Hello! I really like this magazine, but let me tell you that I'm fed up with the way it keeps on regreting and crying for the german past. Nowadays Germany is a sinonym of success and a model country for the world. The only one who doesn't know it,is the german people. And if der Spiegel want to remember the past, it could also focus on Beethoven, Kant, or Koch (just for saying some of the greatest german genius in world history). Germany is much more than the nazis. Der Spiegel can't hide it. I'm from Argentina, and I don't even got german forefathers, but please, being proud of the own nation is not a sin. Greets!
beschwingt 12/14/2012
Zitat von sysopThe 2006 World Cup in Germany seemed like a fairy tale come true for the country. Suddenly, years of troubling history seemed to lift amidst euphoria over the cosmopolitan twist fate had brought to the country. But this year, amid fresh debates over xenophobia, many are left wondering if the ugly German is back.

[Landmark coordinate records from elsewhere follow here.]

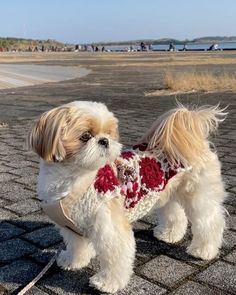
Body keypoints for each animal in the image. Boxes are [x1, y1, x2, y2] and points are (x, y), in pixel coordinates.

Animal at [29, 101, 227, 294]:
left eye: (108, 133)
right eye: (85, 136)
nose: (104, 141)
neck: (76, 178)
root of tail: (192, 139)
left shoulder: (109, 227)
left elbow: (115, 255)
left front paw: (107, 283)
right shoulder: (72, 225)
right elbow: (76, 245)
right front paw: (71, 261)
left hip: (198, 195)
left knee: (210, 221)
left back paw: (204, 250)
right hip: (168, 193)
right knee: (175, 214)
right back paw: (169, 234)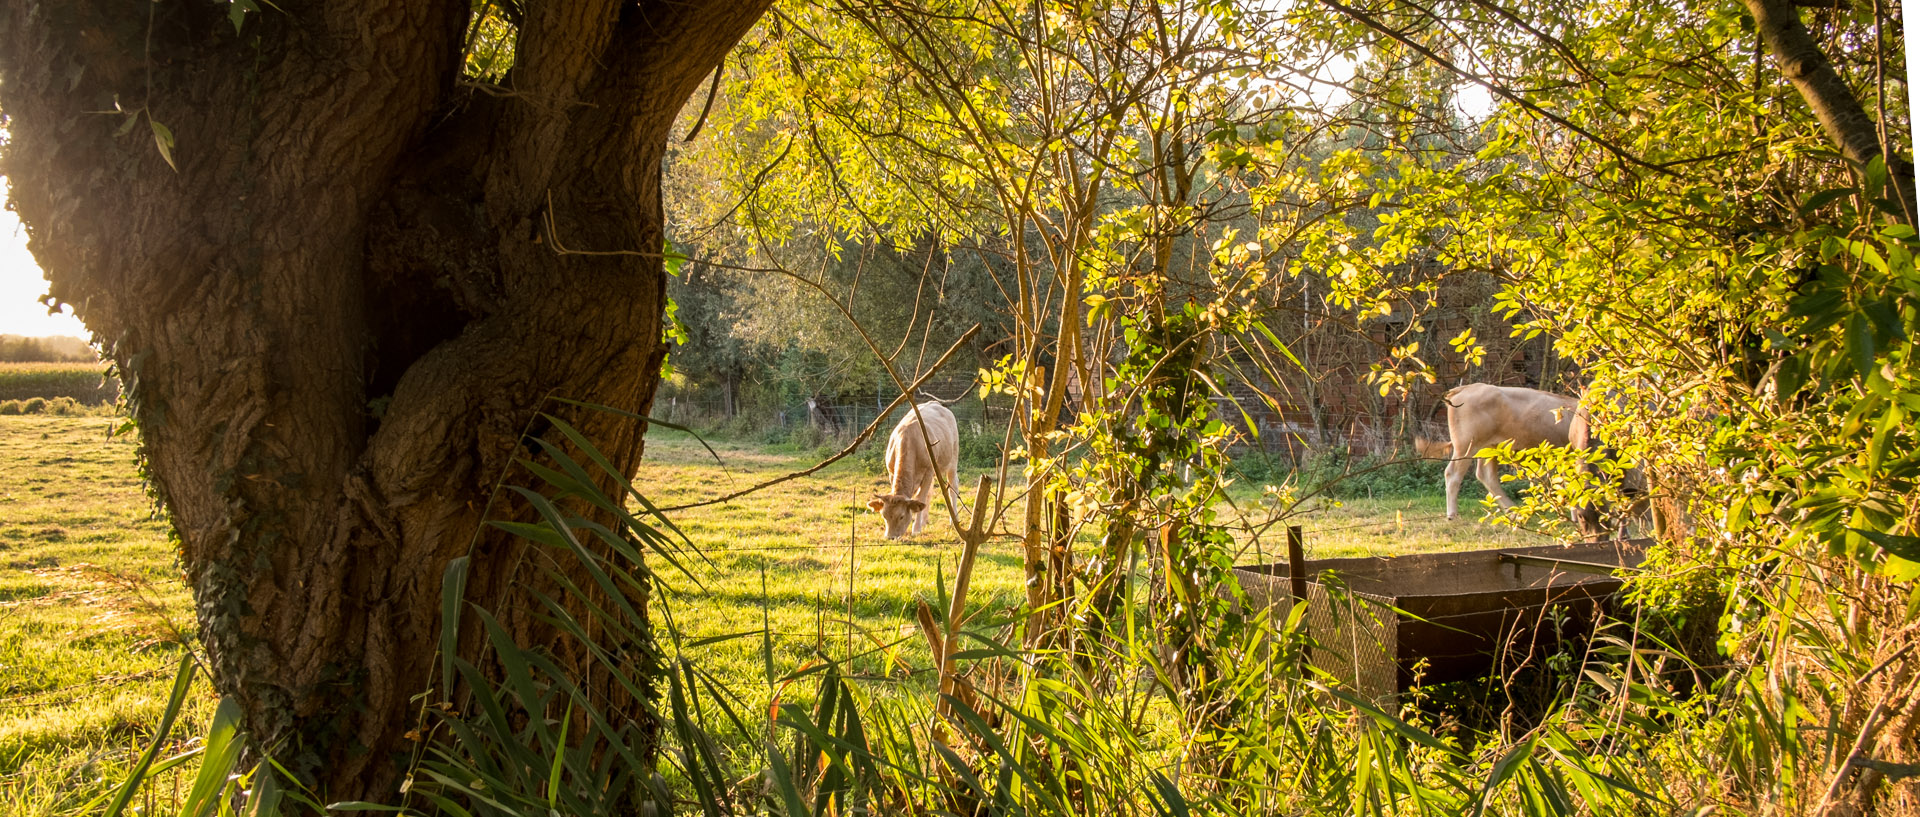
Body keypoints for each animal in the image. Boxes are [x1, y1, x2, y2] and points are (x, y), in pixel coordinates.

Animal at [871, 400, 960, 540]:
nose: (890, 537)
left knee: (953, 487)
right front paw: (919, 525)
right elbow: (922, 498)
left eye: (901, 516)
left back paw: (953, 520)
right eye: (884, 515)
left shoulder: (928, 472)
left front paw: (916, 529)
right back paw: (924, 521)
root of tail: (936, 403)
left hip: (952, 460)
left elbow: (920, 499)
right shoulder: (891, 472)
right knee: (929, 493)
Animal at [1420, 381, 1582, 517]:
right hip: (1466, 446)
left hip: (1489, 448)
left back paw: (1512, 511)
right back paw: (1453, 514)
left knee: (1486, 476)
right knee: (1453, 474)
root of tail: (1467, 387)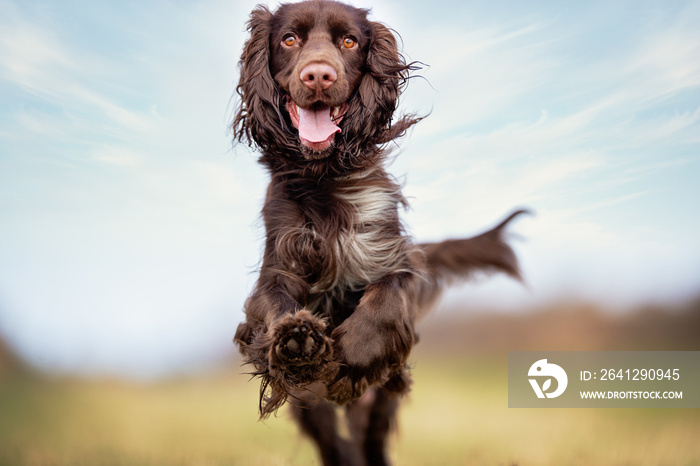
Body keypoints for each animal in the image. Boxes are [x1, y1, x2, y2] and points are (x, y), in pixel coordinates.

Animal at [232, 1, 528, 464]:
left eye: (349, 41)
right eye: (289, 39)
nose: (318, 75)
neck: (326, 177)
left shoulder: (395, 255)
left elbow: (387, 296)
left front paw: (354, 355)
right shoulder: (278, 263)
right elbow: (274, 304)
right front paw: (296, 340)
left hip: (377, 407)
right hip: (314, 411)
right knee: (335, 445)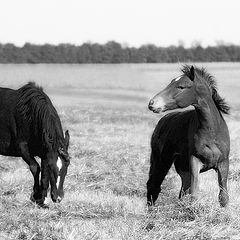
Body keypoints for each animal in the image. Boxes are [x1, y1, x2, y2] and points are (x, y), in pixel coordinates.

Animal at [147, 65, 230, 206]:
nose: (152, 104)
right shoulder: (195, 161)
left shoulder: (223, 163)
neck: (212, 132)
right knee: (153, 186)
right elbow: (194, 194)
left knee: (182, 191)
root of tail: (163, 120)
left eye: (181, 87)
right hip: (161, 160)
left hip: (182, 169)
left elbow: (223, 197)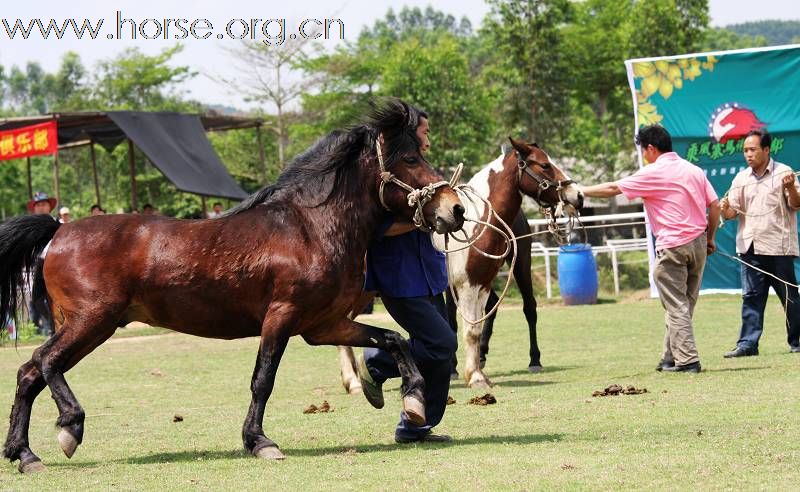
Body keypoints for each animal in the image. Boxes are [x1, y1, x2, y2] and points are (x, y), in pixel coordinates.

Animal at [0, 100, 466, 472]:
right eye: (410, 158)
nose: (456, 209)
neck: (311, 227)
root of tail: (59, 231)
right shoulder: (281, 317)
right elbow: (263, 380)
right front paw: (260, 442)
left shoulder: (323, 325)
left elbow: (394, 339)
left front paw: (413, 401)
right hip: (92, 320)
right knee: (45, 363)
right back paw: (69, 428)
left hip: (85, 324)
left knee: (29, 373)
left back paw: (25, 455)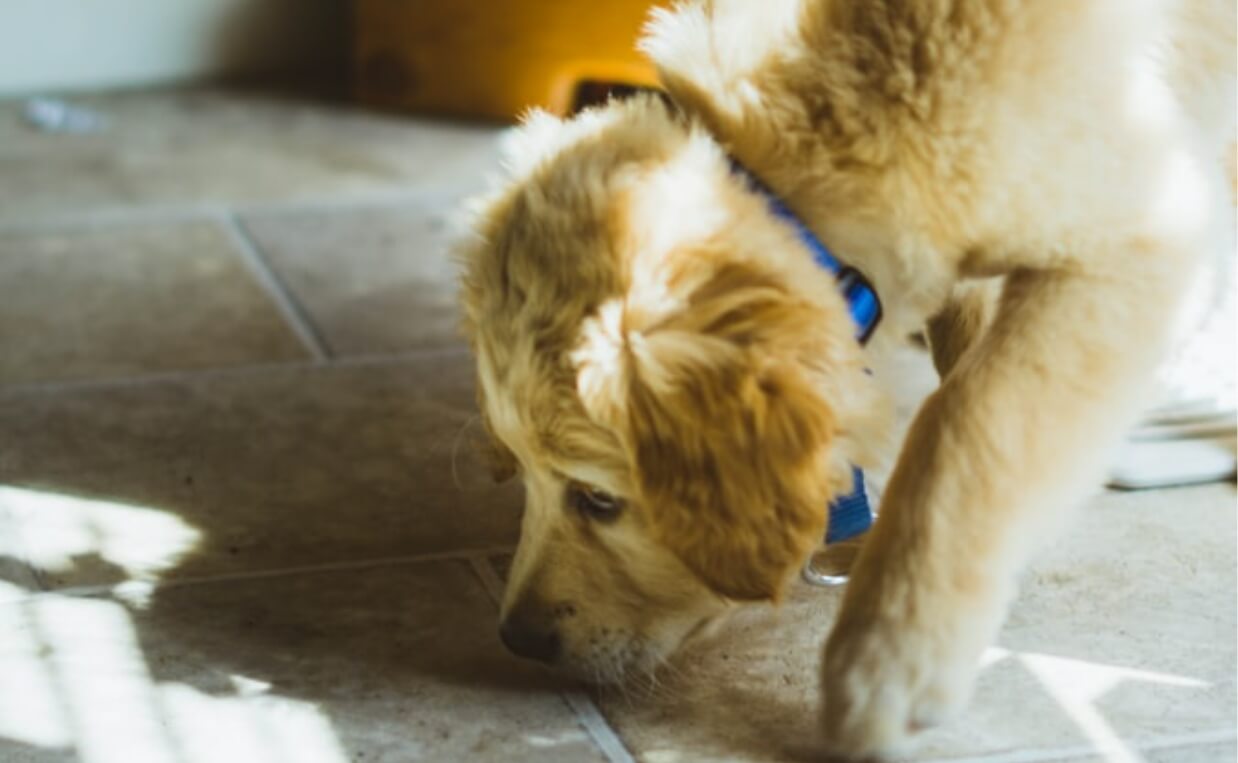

"*many* are left wondering if the ugly German is back" And who exactly is "many" supposed to be? This reminds me of FOX news quoting with "some people say..." - This is what i´d call "quality jounalism". In the heads of self-hating leftist journalsist like Dirk Kurbjuweit, the "ugly german" will always persist. Its what they live for... and from.
sandvik83 12/14/2012
Thank you for an extremely well written and thought-provoking article. The past is an extremely useful political tool, and that is why no-one will let Germany shed its history. It is usually used to push the blame for internal problems out to an external source, and Germany is an easy target in this respect. It is a remnant of the old system in Europe with wars and reparations with all the problems of the present being blamed on the past in order for men to grab or maintain power. Germany is an easy target in this respect. But not the only one. African dictators still blame all problems on their ex colonial masters. Argentina reacted to its current economic woes with a wave of "anti-britainism". Certain groups in the Middle East are convinced the christian Crusades are still going on. No country can, in this age at least, shed its past. All you can do is to distance yourself from it. A large majority of germans do not want another Reich, and as long as things are that way, there is no need for concern. Greeks will stop with the Nazi comparisons when their economy improves. Sanity will return, at least until the next crisis when Germany, unfortunately, will once again be an easy target of blame.
dyinglikeflies 12/15/2012
5. dyinglikeflies
In mentioning Gunter Grass, a "beloved" writer, and the outrage over his selective criticism of Israel and it's defense capabilities, is it not relevant to cite to Grass' having hid his past membership in the Waffen SS? Grass' behavior exhibits, in his selective, leftist outrage, a bias that possibly even he is unaware of, and a complex self hatred that in fact is not self hatred at all but indeed a narcissism and continued quest for personal redemption. He is not the only German who acts this way-which undercuts the moral authority of Germans, if they have any, to lecture Israelis on the evil of militarism.